Barbadians have been through a lot over the past 10 to 15 years, and they deserve to feel their sacrifices were worth it.
A Prime Minister died in office, an economic crisis brought the country to the brink of collapse, the island lost its prized investment-grade status and fell to junk bond realm.
Added to the mix of travails was a deadly, once-in-a-century global pandemic that decimated the tourism sector, killed hundreds of Barbadians and sickened thousands, while causing innumerable social challenges from which the country is still recovering three years after the fact.
The voting public sent a very strong message of dissatisfaction with the last administration; many stayed at home and those who went to the polls registered their support for a complete change.
On two consecutive occasions, they provided the current administration with a clean sweep and a decisive mandate to rule.
While the Opposition seeks to regroup, it is recognised that internal disputes and wrangling still plague the political institution. On the other hand, there are signs of cautious optimism from the captains of industry that there is reason to hope that the economy is going in the right direction.
Though the political party leaders will throw their barbs and propagate a message that meets their purposes, ordinary Barbadians desire not fancy words but evidence that their lives are improving and that their future will be better than their past.
Tuesday’s debate in the House of Assembly presented a picture from which two sides have painted contrasting images of where the country stands.
The government is entering an arrangement with a consortium of three Canadian-owned, locally operated commercial banks to borrow $600 million. The amount is massive and by the admission of Minister of State in the Ministry of Finance, Ryan Straughn, it is the biggest local loan agreement any government has entered.
What is also unique about the deal, is that the more than half-billion dollars which will be repaid at a rate of 3.25 per cent over 20 years will pay off other loans for which the government is paying rates of between four and eight per cent.
In addition, the administration says the loan “will not add to the debt” and the $300 million in interest savings will be used to build a tertiary-level sewage system on the island’s South Coast and undertake much work at the Barbados Water Authority (BWA).
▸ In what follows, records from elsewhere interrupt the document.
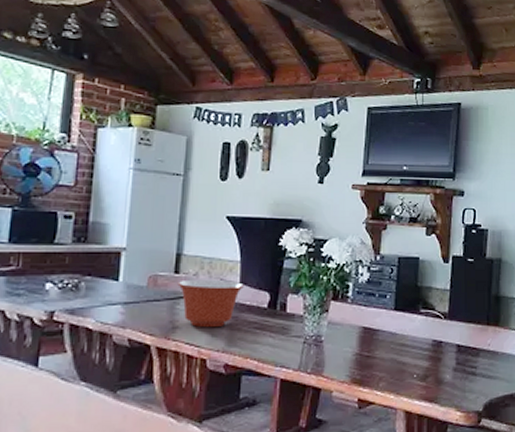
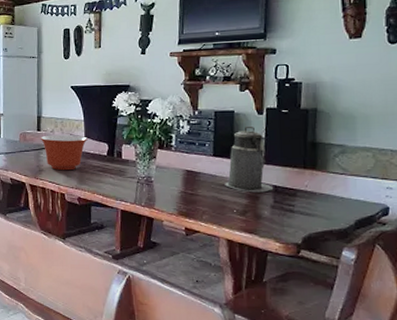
canister: none [405,275,455,353] -> present [225,126,273,193]

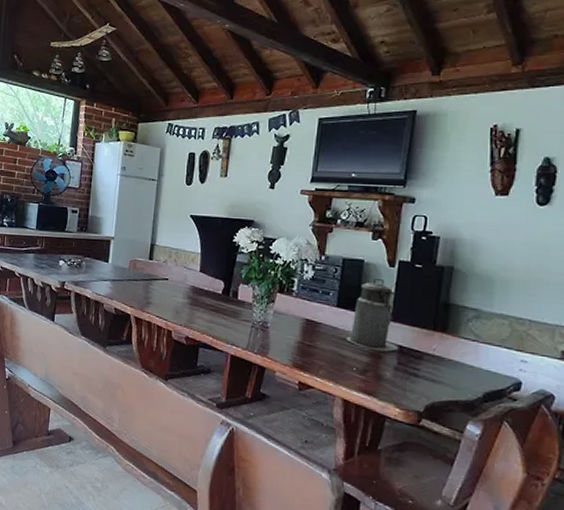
mixing bowl: present [40,134,88,171] -> none [151,265,203,306]

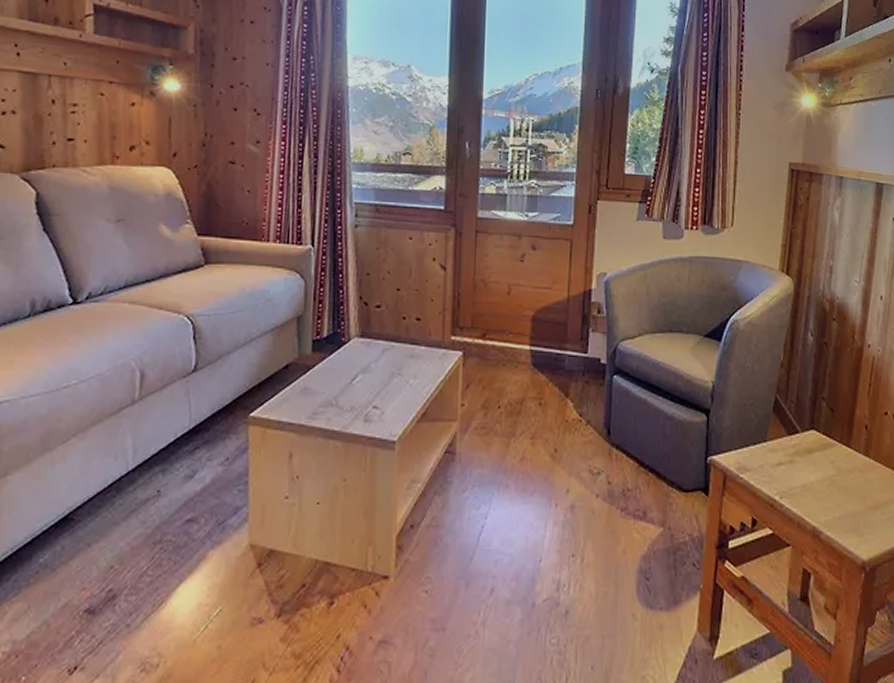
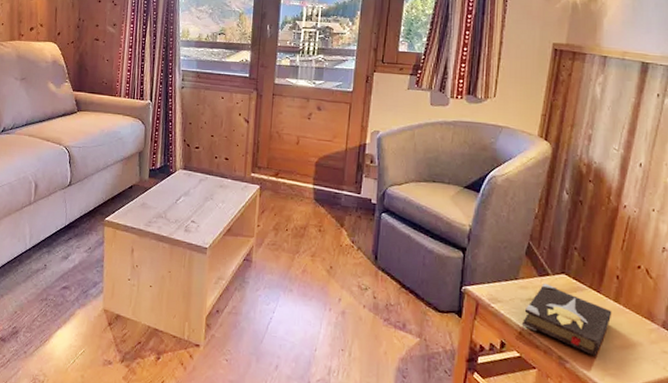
hardback book: none [772,442,863,523] -> present [521,283,612,357]

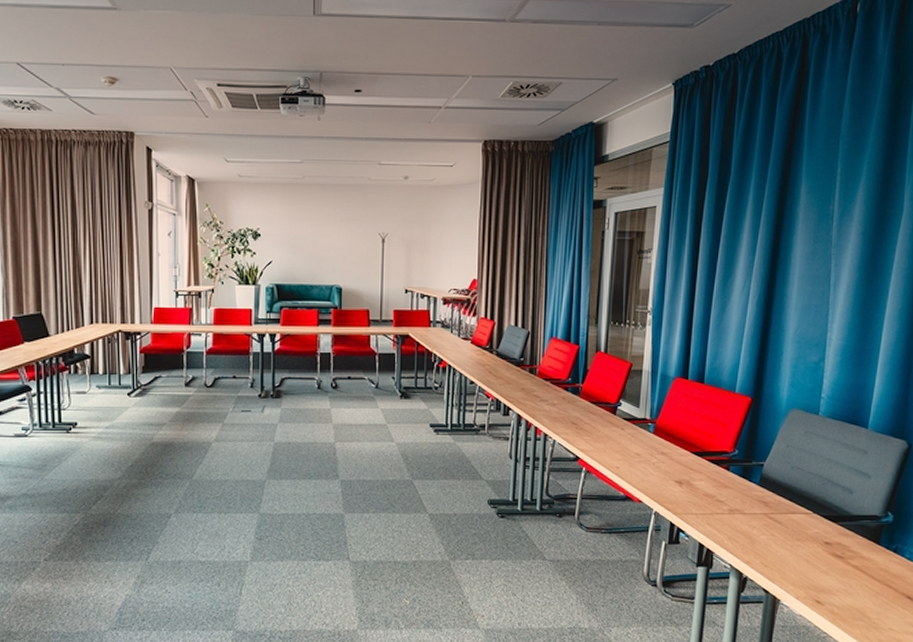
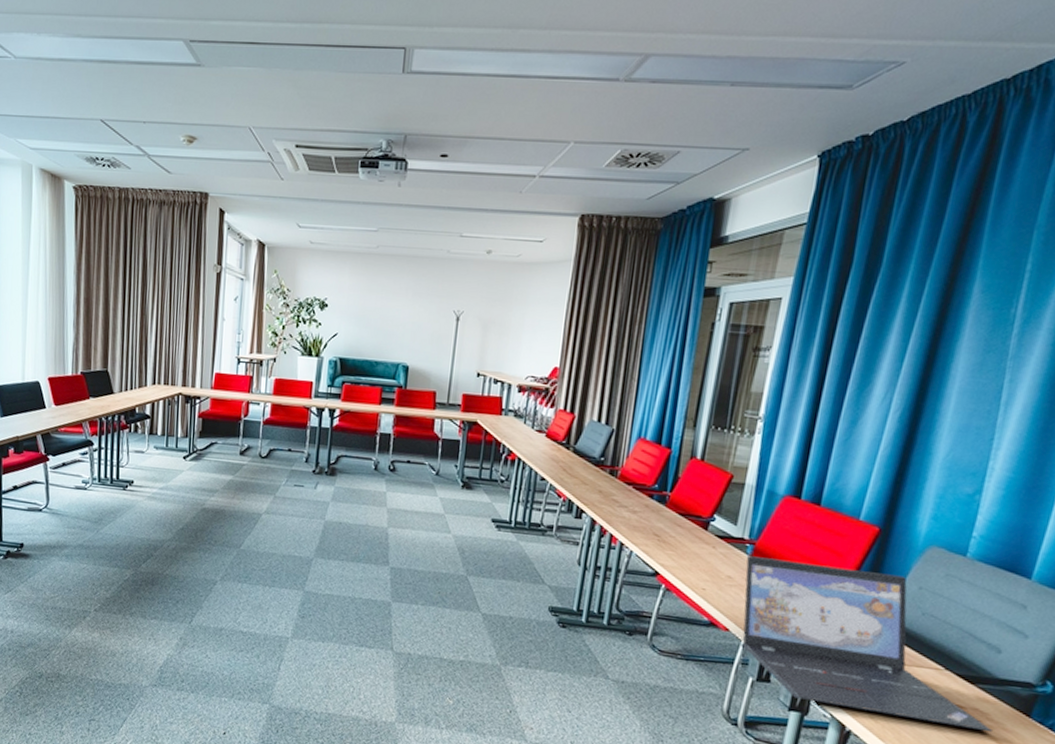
laptop: none [649,434,854,562] -> present [742,556,994,732]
However, Opposition Leader Ralph Thorne has warned that a $600 million loan is still a loan that the country’s young people will be repaying up to the year 2044.
Contending that the loan “increases the national indebtedness”, he queried: “Are debt-swap arrangements pursued by countries that are experiencing difficulties in paying their debts?”
In support of the government’s position, Straughn assured that this was not the case. In fact, he charged it was the “fiscal indiscipline” of the former Democratic Labour Party administration that required debt restructuring by the Mottley government and the need to fix the sewage spilling in the streets, buy buses and garbage trucks and pull the economy from certain economic peril.
In the middle of this verbal battle is the general public who must try to figure out on which side they will place their bets.
What is evident from the $600 million loan and the posture of some members of the local banking community is that confidence is returning, even if it is guarded.
CIBC, which is structuring the loan, will finance $360 million, RBC will provide $140 million, and Scotiabank will put $100 million. Of the three institutions, CIBC has been the most aggressive in its show of confidence, having purchased $100 million in government’s BOSS Bonds in April 2023.
At a time when the local investing community was reticent about buying government paper after the 2018/2019 debt restructuring and an unprecedented sovereign debt default, CIBC stepped up and demonstrated its confidence in the government’s fiscal strategy and the results it was producing.
Over the coming months and years, it will be for individual Barbadians and households to decide whether the positive effects of which the commercial banking sector is confident, have reached the man and woman in the street.
It will be for the masses to signal to the administration that they too are convinced that life is better for them.